Detect Structure Variation from Error Corrected Reads (p-reads) without An Whole Genome de novo Assembly

Sometimes, whole genome assembly and post-assembly alignment might have some errors. It might be useful to call SVs without the process. For some smaller indel, one can call within some error corrected reads. For larger one, some local re-assmebly will help to resolve them. Here is some possible way to call SV using this p-read with whole genome assembly.

  • Aligne p-reads (error corrected reads) to a reference genome with bwa mem ** Identify “soft or hard clips”/“large indels” by examining the CIGAR string in the SAM file.
  • For small local SVs, one can call with the p-reads vs. reference alignment
  • For larger local SVs, some local assembly might be needed
  • For non local SVs (e.g. translocations), one can simply check where the different segments of the reads mapped to
  • To avoid artifacts caused by the error correction process, one can always align the raw sequencing to confirm a call

In fact, it may not hurt to assemble the reads that has big part got clipped by bwa men alignment. By doing assembly, it helps to reduce the redundant sequences. In this case, the contig should contain the regions of structure variations and their flanking regions. You might still need to use the MUM alignment approach above to generate a call set.
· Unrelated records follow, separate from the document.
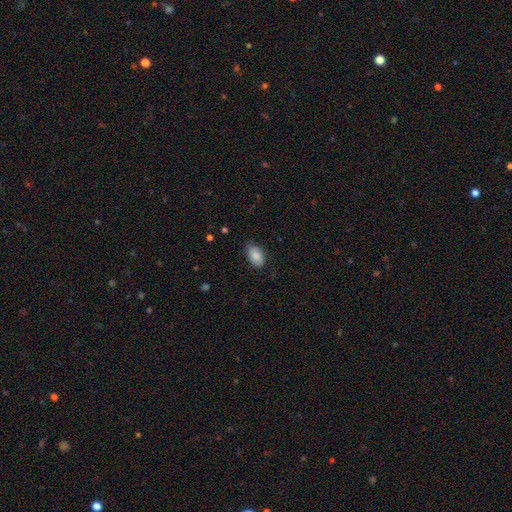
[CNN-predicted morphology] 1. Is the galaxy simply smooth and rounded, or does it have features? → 86% smooth, 7% featured or disk, 7% star or artifact.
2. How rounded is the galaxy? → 92% in between, 6% round, 2% cigar-shaped.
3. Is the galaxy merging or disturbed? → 79% none, 17% minor disturbance, 3% major disturbance, 1% merger.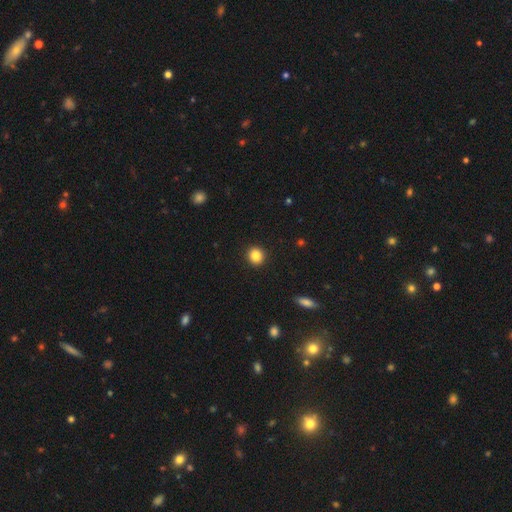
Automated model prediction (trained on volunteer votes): Smooth or featured? smooth (86%)
How rounded? round (89%)
Merging? none (93%)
Detect Structure Variation from Raw PacBio Reads without whole genome error correction

Whole genome error correction can be still expansive to compute. Another strategy, like using the p-reads along, is to find all raw reads that does not align fully to the references. We can generate a set of such reads. You can then use FALCON to do error correction and assembly of those reads. After that, you can call SVs by align those contigs to the reference.